One in Four Drug Abusers Get Pills From Their Doctor
Many opioid abusers are still getting the dangerous painkillers from their doctors, according to a recent study conducted by the Centers for Disease Control and Prevention (CDC).
The study, which was published in the Journal of the American Medical Association (JAMA) Internal Medicine, found what the CDC is calling a hole in the prevention efforts aimed at reducing the growing epidemic of opioid drug overdose in the United States.
Besides the "hard" drugs, like heroin, many opioid abusers have turned to clinical painkillers, such as oxymoron, to get their high. The use of these prescription painkillers for non-medical reasons poses potentially deadly risks to an abuser, as the risk of overdose with many of these prescription drugs is extremely high. Combination opioids, which are powerful opioid painkillers combined with lesser pain killers such as acetaminophen, have even greater risk of death with overdose than with heroin. Not only do the painkillers pose the risk of death by opioid overdose -- often caused by asphyxiation, but they also carry the risks of overdose complications from the secondary ingredient. Acetaminophen, for instance, is known to cause severe and irreversible liver damage when taken beyond a prescribed dosage.
According to the CDC, deaths tied to prescription opoid drugs have more than quadrupled since 1999, with over 16,000 deaths in 2010.
Worse, the recent study provides evidence that shows that 27.3 percent of people who use opoid pain relievers from more than a recommended lengths of time, and for non-medical reasons, are still able to get the drugs from a prescribing physician.
The study also found what has been largely expected, that 63 percent of prescription drug abusers were getting the pills from family or friends, not dealers. Still, that population was found to take the pills for considerably less periods of time compared to abusers with a physician source (30 days vs 200+ days). This worries the CDC even more, where researchers acknowledge that prescription opioids often serve as a gateway into heroin abuse, where heroin can get abusers the same high as from the prescription drugs they no longer have access to.
Still, not everything is bleak news.

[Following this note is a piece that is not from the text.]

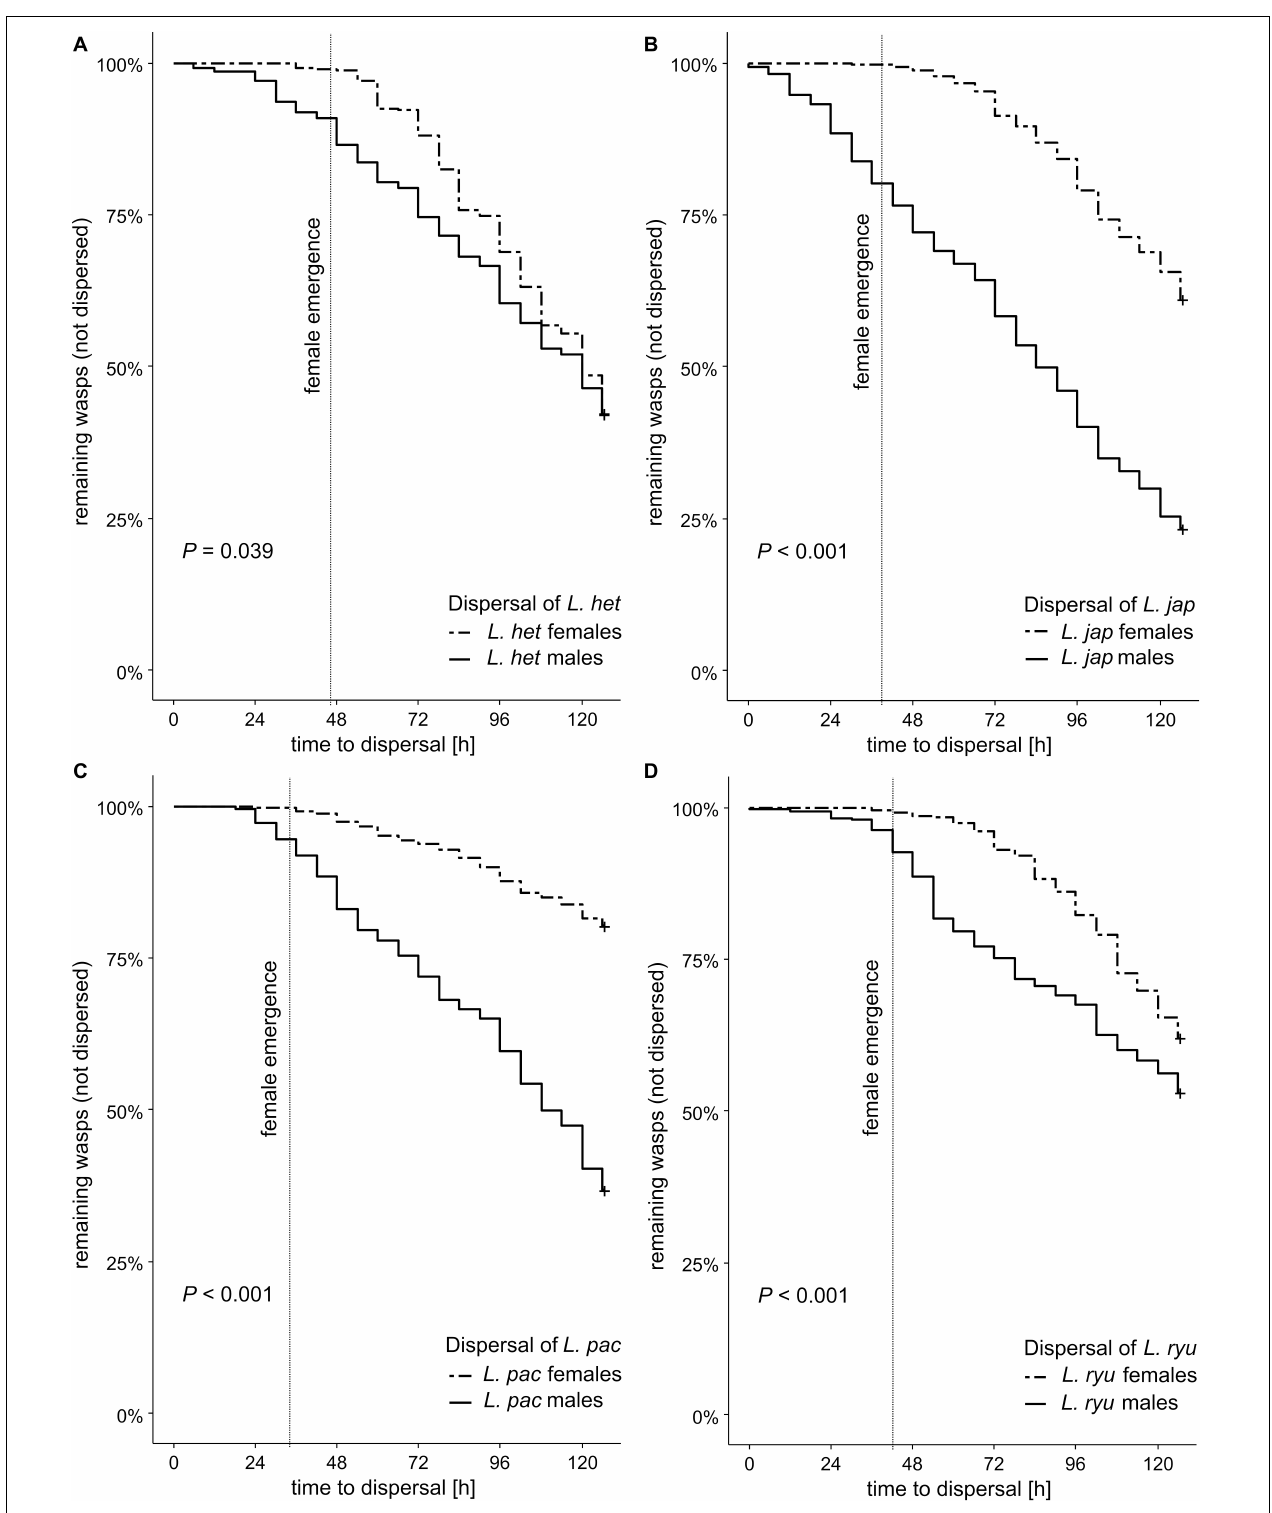
FIGURE 1 | Kaplan Meier plots showing the probability of dispersing for female and male wasps of (A) L. heterotoma ( L. het ), (B) L. japonica ( L. jap ), (C) L. pacifica ( L. pac ), and (D) L. ryukyuensis ( L. ryu ) within the first 126 h after emergence of the first wasp per jar. Numbers of females and males were summed up over all jars. The mean time point of female emergence per species is indicated with a dotted vertical line. Statistical differences between dispersal curves of the different sexes were analyzed with log rank tests. For each experiment, N = 30.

The Food and Drug Administration has recently moved to label combination opioid painkillers as Schedule III drugs, meaning prescriptions for the drugs will no longer be able to be just called in and renewed. Rather, a doctor will have to issue a new prescription for the drug every time a patient requires a refill. It is the hoe that such measures will cull the surprisingly high numbers cited in this study.
The study was published in JAMA Internal Medicine on March 3.